WORK INSTRUCTIONS:
#1 Render this sentence from the passage on Weike Wang's fiction into Spanish: "She hadn't thought any of these things before, but now she did."
#2 Write the next part of the passage on Weike Wang's fiction, picking up after its final sentence.

EXCERPT TO READ:
⟨

I’m not fully buying this explanation. I don’t deny the stereotype effect is real but it’s not powerful enough to fully account for the interracial marriage gap. No one forces educated Asian American women to marry white guys. There’s agency here. 

Enter Weike Wang who is unabashedly nerdy, a chemist by training. Her unnamed woman has this volatile mix of paranoia/conformist impulse/individualism/critical thinking, which all coalesces into a neuroticism that results in conflicting messages for her boyfriend. The woman's neuroses make complete sense to the reader because she lays bare all the exquisite features and details of her internal conflict. Here’s another example:

"He met most of her friends, who afterward found a way to tell her how lucky she was to have met someone like him: single, American—an artist, no less—and her age. By “American,” some of her Asian friends also meant “white,” the implication being that she was somehow climbing the social ladder. She hadn’t thought any of these things before, but now she did. Or maybe she had thought all of these things before and was just now admitting to them.”

⟩

ROWS:
⟨

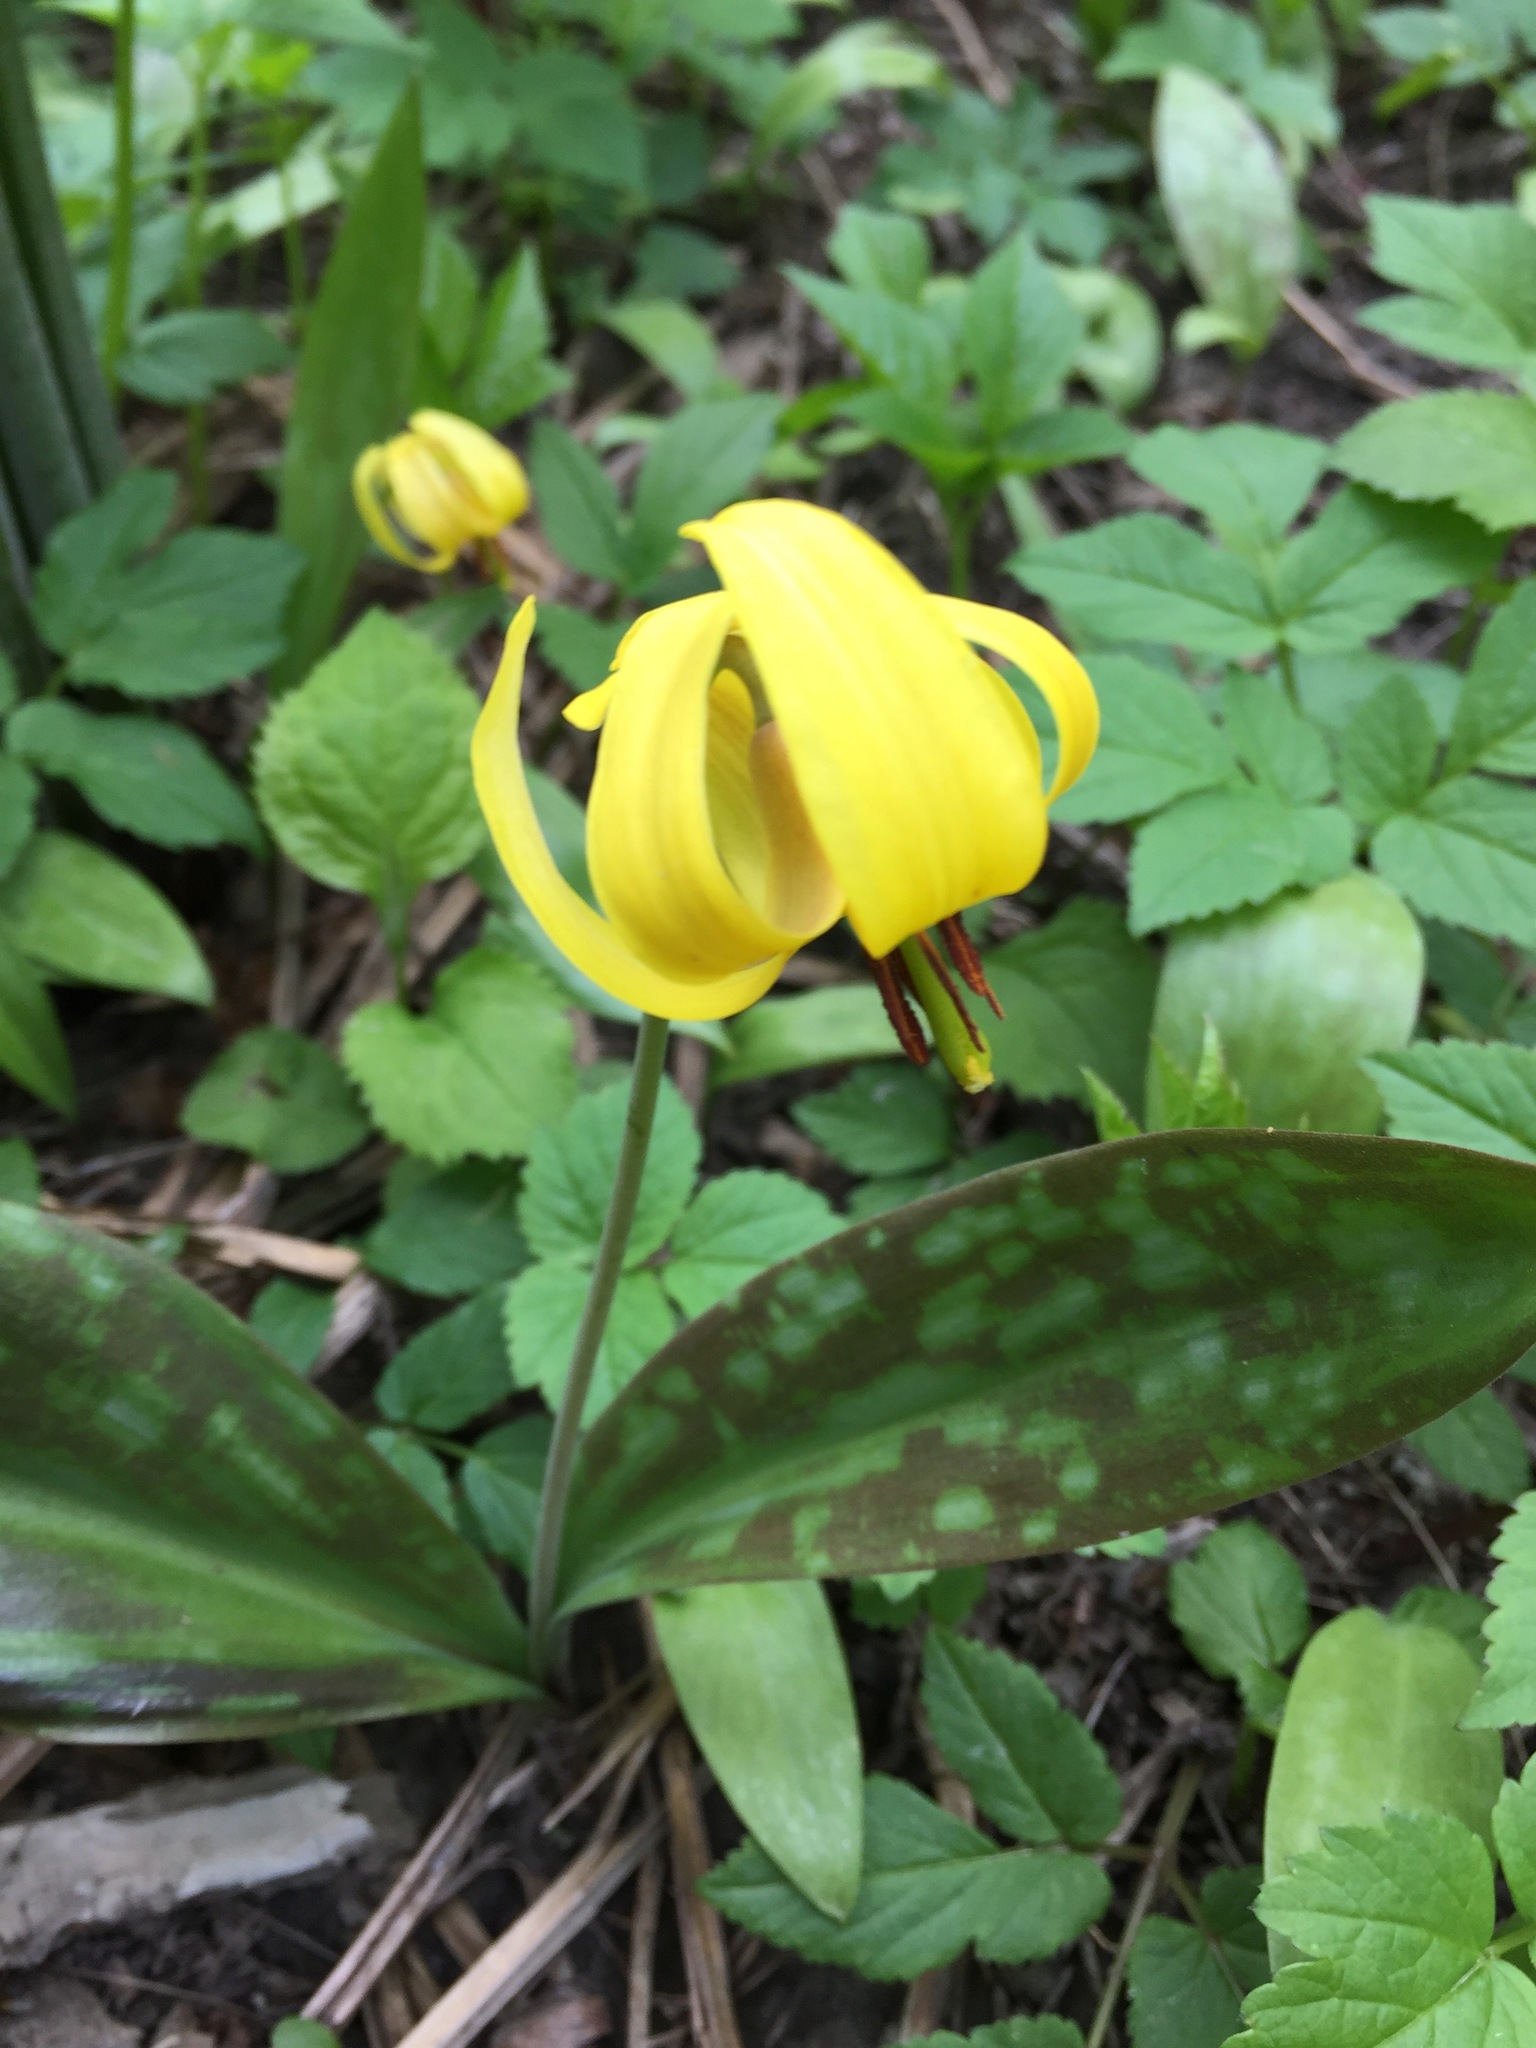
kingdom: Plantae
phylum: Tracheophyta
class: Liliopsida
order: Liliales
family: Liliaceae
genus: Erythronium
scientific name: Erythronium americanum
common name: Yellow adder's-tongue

⟩
⟨

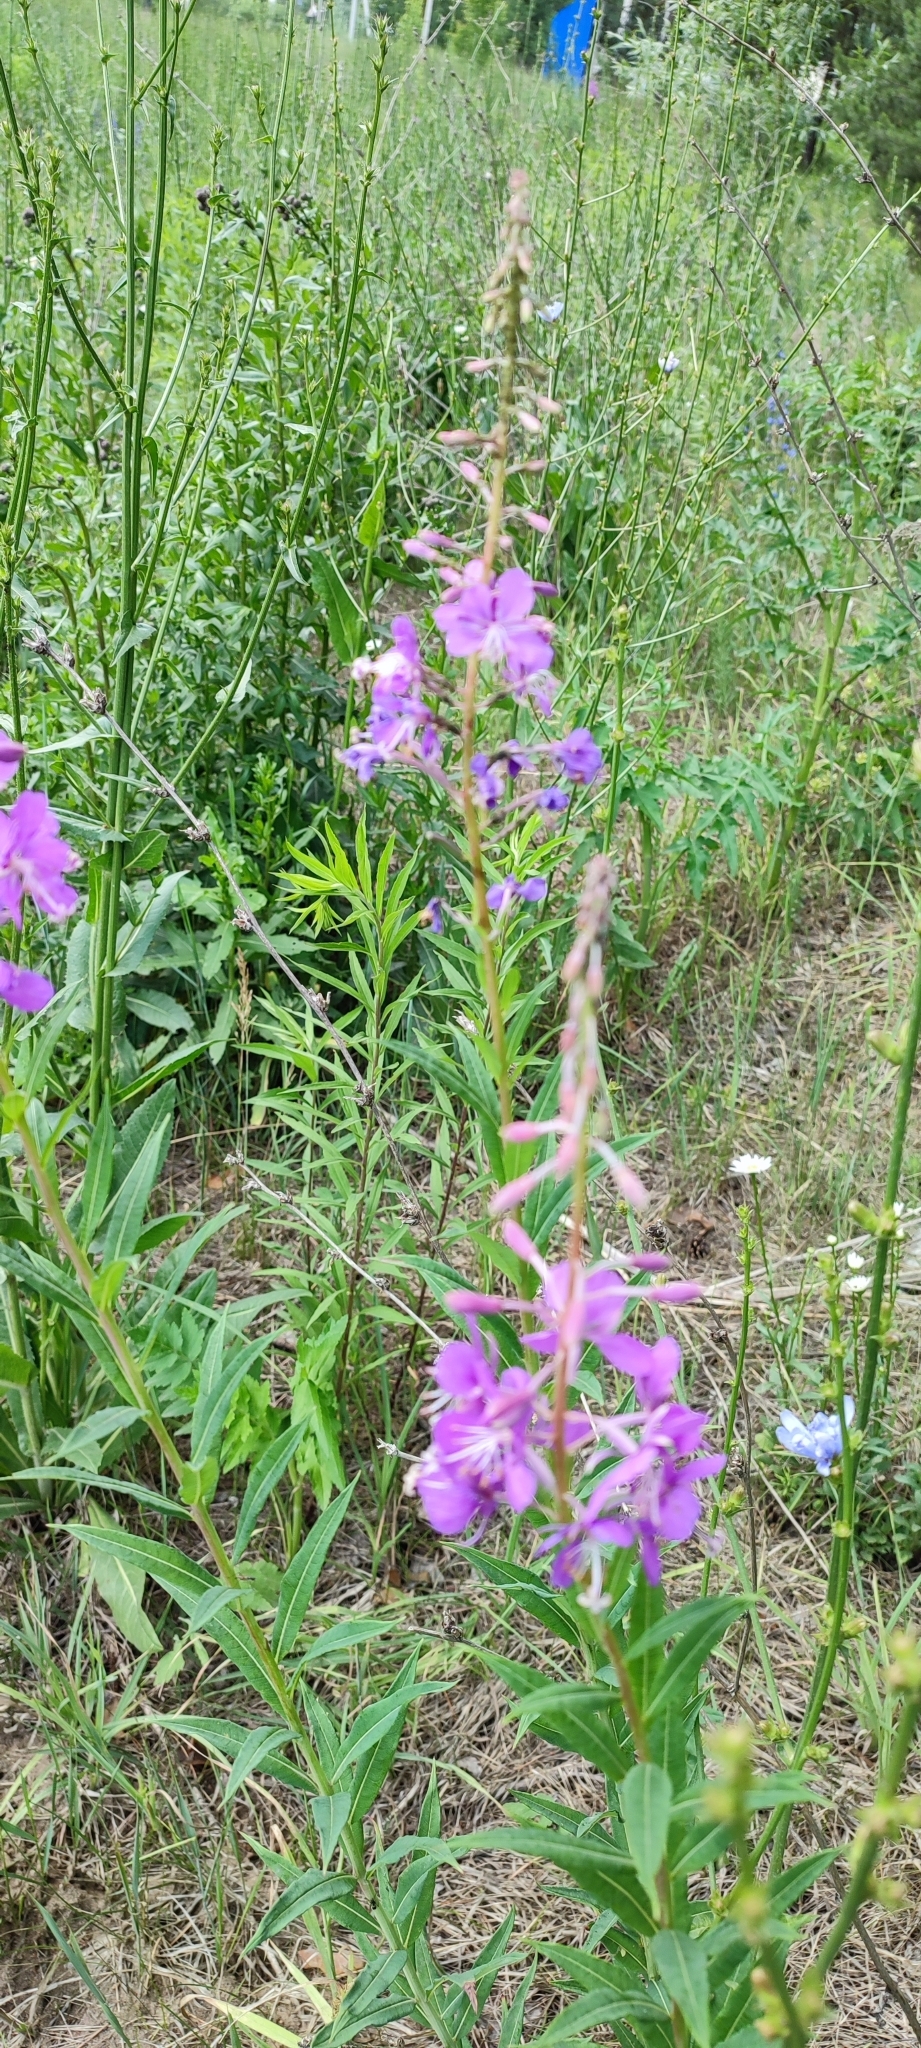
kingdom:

⟩

OUTPUTS:
#1 No había pensado en ninguna de estas cosas antes, pero ahora sí.

#2
Many Asian Americans experience this inward collision between culture, discrimination, power dynamics, and privilege but we struggle to describe this messy bundle in words. The brilliance of Wang’s short story is how well she can articulate the conflict. Her analysis is totally nerdy in a winsome and insightful way. The woman's internal conflict is a giant rubber band ball of relational tension and Wang deftly peels off each loop one by one.

That’s something many Asian men in the US are not equipped to do. Asian American men suck at verbally expressing negative emotions, especially insecurity and anger. 

I talk with Asian American women and they’re often frustrated by this deficiency in their male counterparts. After all, the ability to verbalize fear and insecurity is highly valued in Western culture. We place a premium on words and emotion. Asian American women work out their anger and insecurities in words. They have examples of other women of courage like Wang, other pioneers like Amy Tan (Joy Luck Club), and non-Asian women like Brene Brown. If a person has trouble putting words to their emotion, we tend to perceive them as emotionless or dishonest or both.

Some readers will protest - NAAAMALT, that is, Not all Asian American men are like that. Yes. Fine. Even if I’m narrowly addressing second-generation Chinese, Korean, and Japanese men who work in STEM fields, there are still thousands of men in that group to constitute a critical mass and make some observations about. 

Asians don’t deal well with anger, especially Asian men. Asian American women don’t want to marry anyone remotely resembling their immigrant father. So often men are wrestling with this internal conflict and there’s a fundamental dishonesty about how we communicate. It’s a victimhood mentality although it’s never described as such. There’s anger, bitterness, and resentment manifesting themselves in violence and aggression. These outbursts rarely involve words and the heightened self-awareness that Wang demonstrates.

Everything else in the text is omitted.